The World Trade Center losses could bankrupt some

When Hurricane Andrew ripped through South Florida in August, 1992, it was a sobering reminder of the human and the financial price Mother Nature could exact. Now Andrew has a ghastly rival. As people registered the shock of Tuesday's destruction in New York and Washington, whispers began within insurance circles that the attacks might cost insurers as much as $30 billion. Until now, Andrew's $16 billion tab was the most expensive U.S. insurance event ever. "This is catastrophic beyond anything we've ever seen in the U.S.," says Jason B. Adkins, a partner in Adkins, Kelston & Zavez, a Boston law firm that specializes in insurance litigation.

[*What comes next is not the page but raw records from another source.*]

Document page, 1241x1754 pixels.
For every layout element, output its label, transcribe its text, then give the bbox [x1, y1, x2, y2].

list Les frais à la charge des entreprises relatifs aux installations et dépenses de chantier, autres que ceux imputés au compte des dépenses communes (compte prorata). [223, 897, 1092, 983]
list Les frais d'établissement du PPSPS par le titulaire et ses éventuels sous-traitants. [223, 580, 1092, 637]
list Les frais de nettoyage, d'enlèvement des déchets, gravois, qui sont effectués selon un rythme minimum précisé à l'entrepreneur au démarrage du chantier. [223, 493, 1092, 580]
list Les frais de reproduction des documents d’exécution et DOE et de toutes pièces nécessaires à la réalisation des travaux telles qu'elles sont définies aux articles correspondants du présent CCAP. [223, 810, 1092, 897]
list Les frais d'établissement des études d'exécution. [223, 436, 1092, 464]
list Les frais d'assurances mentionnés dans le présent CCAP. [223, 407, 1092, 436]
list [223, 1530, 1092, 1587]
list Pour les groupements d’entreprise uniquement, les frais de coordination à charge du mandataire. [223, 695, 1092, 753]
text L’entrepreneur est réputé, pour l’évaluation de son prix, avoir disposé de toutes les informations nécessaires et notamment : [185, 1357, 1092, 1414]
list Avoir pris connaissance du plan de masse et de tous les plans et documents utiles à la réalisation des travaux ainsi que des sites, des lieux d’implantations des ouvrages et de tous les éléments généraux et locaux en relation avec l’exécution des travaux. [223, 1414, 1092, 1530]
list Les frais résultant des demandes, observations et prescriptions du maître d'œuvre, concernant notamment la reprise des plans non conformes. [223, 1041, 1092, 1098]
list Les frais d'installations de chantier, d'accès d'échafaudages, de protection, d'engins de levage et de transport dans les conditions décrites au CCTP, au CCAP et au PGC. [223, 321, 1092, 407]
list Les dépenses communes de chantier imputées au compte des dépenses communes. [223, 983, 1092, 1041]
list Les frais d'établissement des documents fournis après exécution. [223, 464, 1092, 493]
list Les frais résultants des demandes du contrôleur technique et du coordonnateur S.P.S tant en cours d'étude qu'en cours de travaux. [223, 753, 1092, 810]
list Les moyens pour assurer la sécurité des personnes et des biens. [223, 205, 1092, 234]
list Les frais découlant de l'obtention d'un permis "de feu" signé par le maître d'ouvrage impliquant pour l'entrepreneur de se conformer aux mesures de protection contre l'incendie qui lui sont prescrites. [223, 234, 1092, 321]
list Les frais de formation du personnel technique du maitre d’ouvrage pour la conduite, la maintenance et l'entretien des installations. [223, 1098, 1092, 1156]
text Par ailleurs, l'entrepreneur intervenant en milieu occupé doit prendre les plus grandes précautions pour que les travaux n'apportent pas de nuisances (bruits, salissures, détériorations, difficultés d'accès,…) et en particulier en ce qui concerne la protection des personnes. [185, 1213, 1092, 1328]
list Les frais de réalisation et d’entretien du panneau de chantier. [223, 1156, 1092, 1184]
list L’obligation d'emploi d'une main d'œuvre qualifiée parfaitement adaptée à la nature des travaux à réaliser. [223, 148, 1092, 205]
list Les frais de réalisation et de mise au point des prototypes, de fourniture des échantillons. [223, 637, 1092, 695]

The insurance bill will surpass the record for a man-made catastrophe, the $775 million loss from the Los Angeles riots, also in '92. Certainly, the insurers in this case have spread their risk. "Insurers don't even insure an aircraft alone," says Robert P. Hartwig, chief economist at the Insurance Information Institute in New York. The American Insurance Assn., a trade association of large commercial insurers, expects that almost all of the major U.S. companies will have some losses. Industry experts estimate that hundreds of insurers around the globe share the risk in this case, though it's unclear whether, after the 1993 bombing of the World Trade Center that cost insurers $510 million, the new policies covered terrorism differently from other risks.